No more ‘Fiat’ or ‘Chrysler’ but only ‘Fiat Chrysler’ after Fiat shareholders approved the Italian carmakers merger with Chrysler on Friday. Survival is the main goal for the world’s 7th largest auto group, which has its eyes on a US stock listing.
Eighty percent of Fiat’s board approved the decision to merge the Italian carmaker with its US unit Chrysler at a shareholder meeting Friday.
"For the first time we have a different perspective: we don't need to play a game of survival," said the carmaker’s chairman, John Elkann, grandson of Gianni Agnelli, the Italian entrepreneur who founded the car company in 1899.
Now the company will be incorporated in the Netherlands.
#Fiat shareholders vote in favor of @Chrysler merger http://t.co/iCi4XEc84apic.twitter.com/Mcz3if3jhs
— The Detroit News (@detroitnews) August 1, 2014
Italy’s iconic car company, the country’s largest overall manufacturer, will pick up and move to the UK, leaving its Turin home after 115 years.
"The merger that we present today is an epochal leap because after 115 years it marks the end of a long historical cycle. There are emotional aspects related to the operation, [we] had to change the name and registered office but the project from which Fiat Chrysler Automobiles is born and opens a new future for our company, even from the corporate point of view, international stature, as well as concrete and solid growth prospects," Elkann said.

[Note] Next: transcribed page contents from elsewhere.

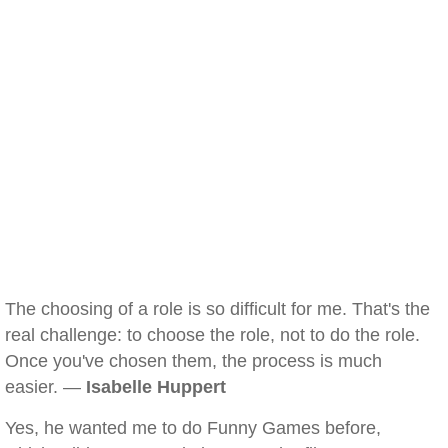
The choosing of a role is so difficult for me. That's the
real challenge: to choose the role, not to do the role.
Once you've chosen them, the process is much
easier. —
Isabelle Huppert
Yes, he wanted me to do Funny Games before,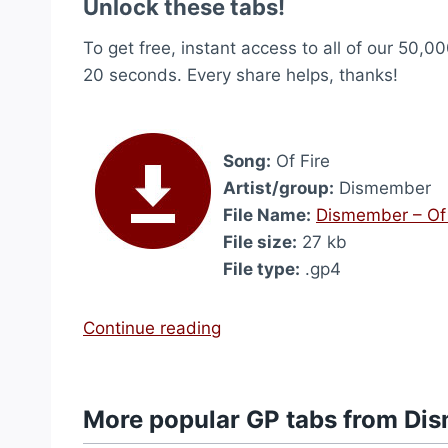
Unlock these tabs!
To get free, instant access to all of our 50,00
20 seconds. Every share helps, thanks!
Song:
Of Fire
Artist/group:
Dismember
File Name:
Dismember – Of 
File size:
27 kb
File type:
.gp4
“
Continue reading
O
f
F
More popular GP tabs from Di
i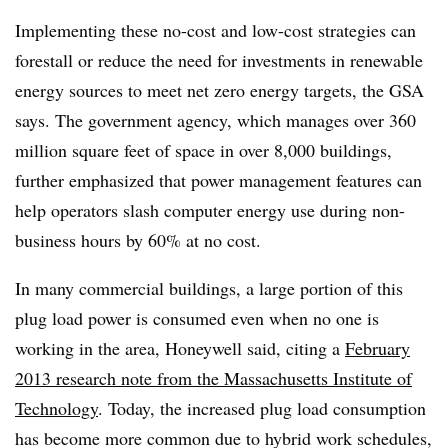
Implementing these no-cost and low-cost strategies can
forestall or reduce the need for investments in renewable
energy sources to meet net zero energy targets, the GSA
says. The government agency, which manages over 360
million square feet of space in over 8,000 buildings,
further emphasized that power management features can
help operators slash computer energy use during non-
business hours by 60% at no cost.
In many commercial buildings, a large portion of this
plug load power is consumed even when no one is
working in the area, Honeywell said, citing a
February
2013 research note from the Massachusetts Institute of
Technology
. Today, the increased plug load consumption
has become more common due to hybrid work schedules,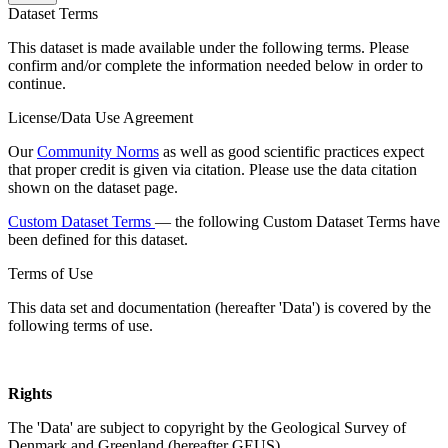
Dataset Terms
This dataset is made available under the following terms. Please
confirm and/or complete the information needed below in order to
continue.
License/Data Use Agreement
Our
Community Norms
as well as good scientific practices expect
that proper credit is given via citation. Please use the data citation
shown on the dataset page.
Custom Dataset Terms
— the following Custom Dataset Terms have
been defined for this dataset.
Terms of Use
This data set and documentation (hereafter 'Data') is covered by the
following terms of use.
Rights
The 'Data' are subject to copyright by the Geological Survey of
Denmark and Greenland (hereafter GEUS).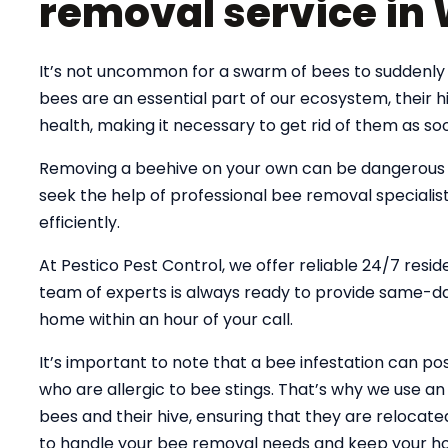
removal service in
It’s not uncommon for a swarm of bees to suddenly
bees are an essential part of our ecosystem, their
health, making it necessary to get rid of them as soo
Removing a beehive on your own can be dangerous an
seek the help of professional bee removal specialist
efficiently.
At Pestico Pest Control, we offer reliable 24/7 resi
team of experts is always ready to provide same-day
home within an hour of your call.
It’s important to note that a bee infestation can pose
who are allergic to bee stings. That’s why we use 
bees and their hive, ensuring that they are relocate
to handle your bee removal needs and keep your ho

Fiat hopes the merger will bump up sales to 7 million cars per year and hopes to boost increased profit five-fold and sales by 60 percent by the year 2018. The plan will cost $74 billion (55 billion euro) and the Asian market will be at the core of the business plan.

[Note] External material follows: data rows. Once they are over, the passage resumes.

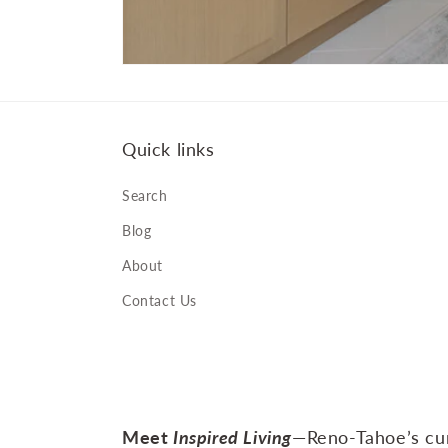
Quick links
Search
Blog
About
Contact Us
Meet
Inspired Living
—Reno‑Tahoe’s cur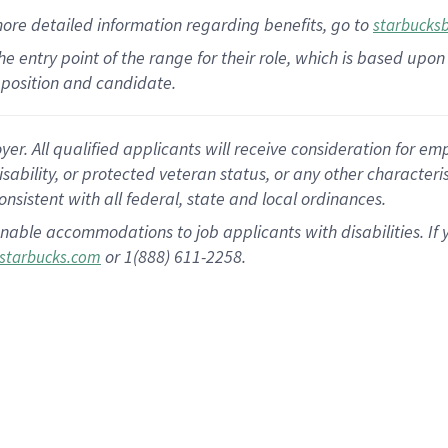
more
detailed
information
regarding
benefits, go to
starbucks
 the entry point of the range for their role, which is based u
position and candidate.
 All qualified applicants will receive consideration for empl
disability, or protected veteran status, or any other character
nsistent with all federal, state and local ordinances.
nable accommodations to job applicants with disabilities. I
or 1(888) 611-2258.
starbucks.com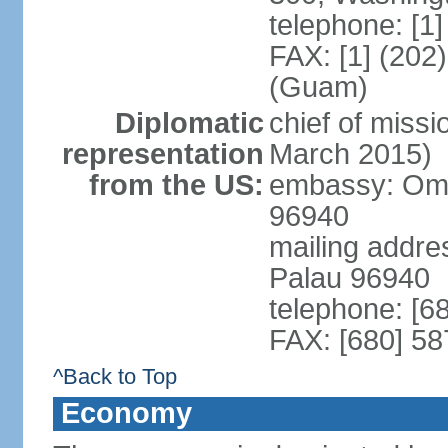
telephone: [1
FAX: [1] (202
(Guam)
Diplomatic
chief of miss
representation
March 2015)
from the US:
embassy: Omsa
96940
mailing addre
Palau 96940
telephone: [6
FAX: [680] 58
^Back to Top
Economy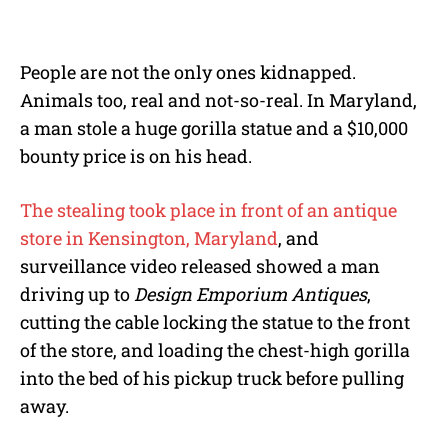
M
u
t
e
People are not the only ones kidnapped.
Animals too, real and not-so-real. In Maryland,
a man stole a huge gorilla statue and a $10,000
bounty price is on his head.
The stealing took place in front of an antique
store in Kensington, Maryland
, and
surveillance video released showed a man
driving up to
Design Emporium
Antiques
,
cutting the cable locking the statue to the front
of the store, and loading the chest-high gorilla
into the bed of his pickup truck before pulling
away.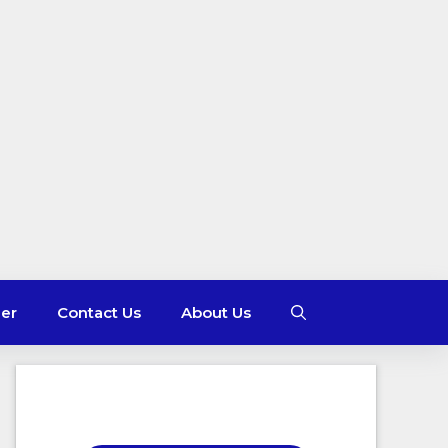
mer
Contact Us
About Us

At its Italian home, Fiat is in the midst of implementing mass layoffs at its factories, since Italy and European operations have been at the core of the company’s losses, while the American division props up profit.
In January, Fiat announced the creation of Fiat Chrysler Automobiles, or FCA, keeping its original brand at the front of the new company’s name.

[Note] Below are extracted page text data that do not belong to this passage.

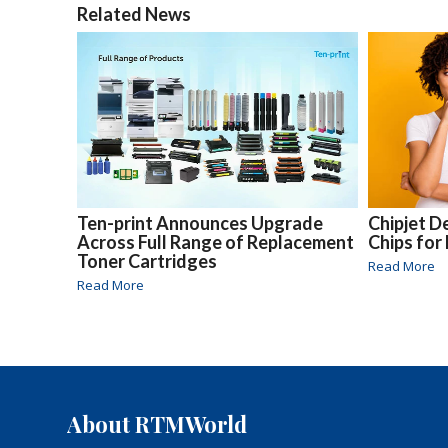
Related News
Ten-print Announces Upgrade
Chipjet 
Across Full Range of Replacement
Chips for
Toner Cartridges
Read More
Read More
About RTMWorld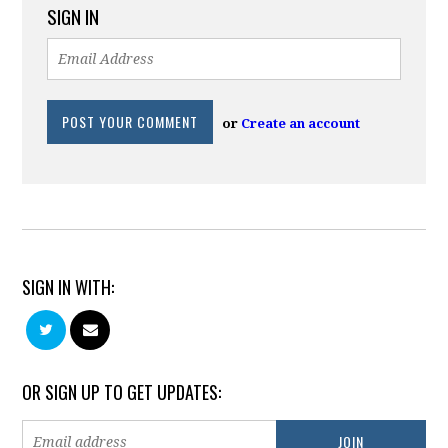
SIGN IN
or
Create an account
SIGN IN WITH:
OR SIGN UP TO GET UPDATES: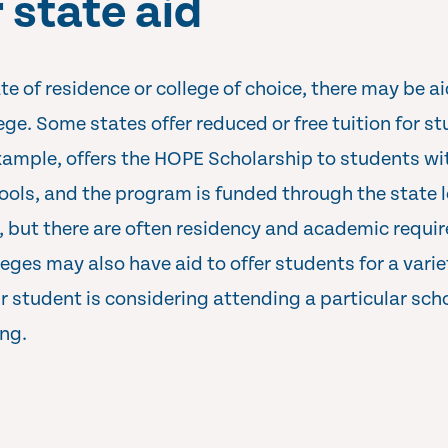
 state aid
 of residence or college of choice, there may be ai
lege. Some states offer reduced or free tuition for 
example, offers the HOPE Scholarship to students w
ools, and the program is funded through the state l
, but there are often residency and academic requ
lleges may also have aid to offer students for a varie
ur student is considering attending a particular sch
ing.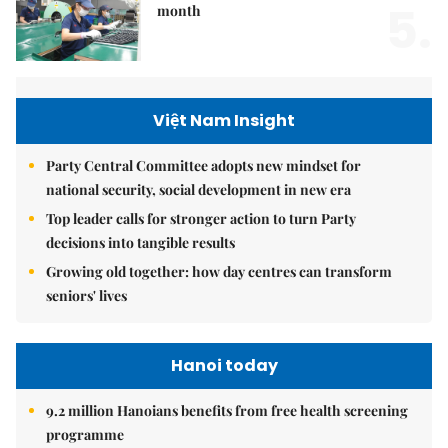
5.
month
Việt Nam Insight
Party Central Committee adopts new mindset for
national security, social development in new era
Top leader calls for stronger action to turn Party
decisions into tangible results
Growing old together: how day centres can transform
seniors' lives
Hanoi today
9.2 million Hanoians benefits from free health screening
programme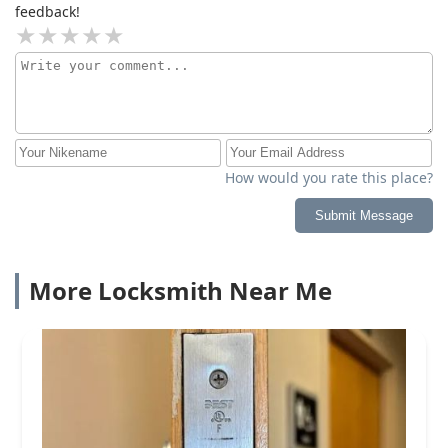
feedback!
How would you rate this place?
Submit Message
More Locksmith Near Me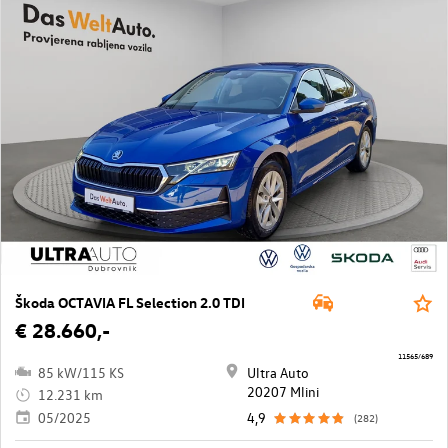
Škoda OCTAVIA FL Selection 2.0 TDI
€ 28.660,-
11565/689
85 kW/115 KS
Ultra Auto
20207 Mlini
12.231 km
05/2025
4,9
(282)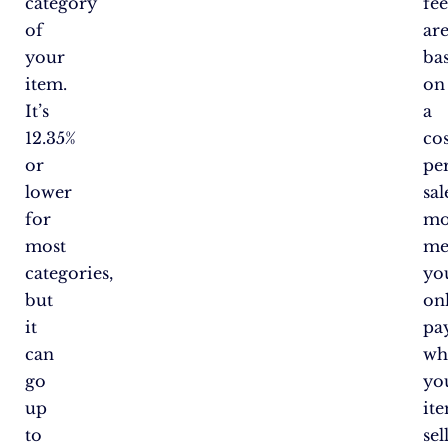
category
fee
of
ar
your
ba
item.
on
It’s
a
12.35%
cos
or
pe
lower
sal
for
mo
most
me
categories,
yo
but
on
it
pa
can
wh
go
yo
up
it
to
sell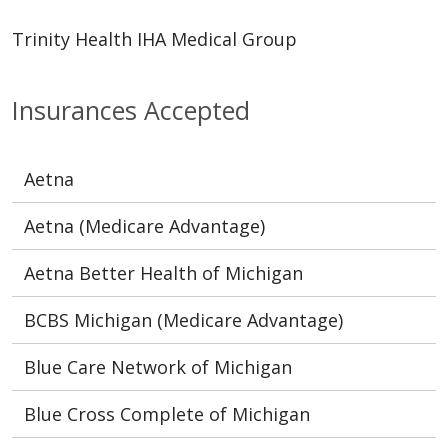
Trinity Health IHA Medical Group
Insurances Accepted
Aetna
Aetna (Medicare Advantage)
Aetna Better Health of Michigan
BCBS Michigan (Medicare Advantage)
Blue Care Network of Michigan
Blue Cross Complete of Michigan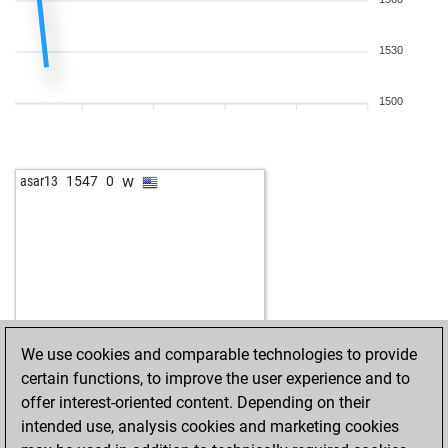
1530
1500
w
asar13
1547
0
We use cookies and comparable technologies to provide
certain functions, to improve the user experience and to
offer interest-oriented content. Depending on their
intended use, analysis cookies and marketing cookies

Fiat first took the reigns over Chrysler in 2009 with the help of the US government, after the Michigan-based carmaker went bankrupt.
Italy’s economy hasn’t grown in the last 14 years, the country is experiencing its longest recession since World War II and unemployment is at its highest level since the 1970s. Over 12 percent of adults are unemployed, and youth unemployment is one of the highest amongst EU member states – climbing to 43.7 percent in June.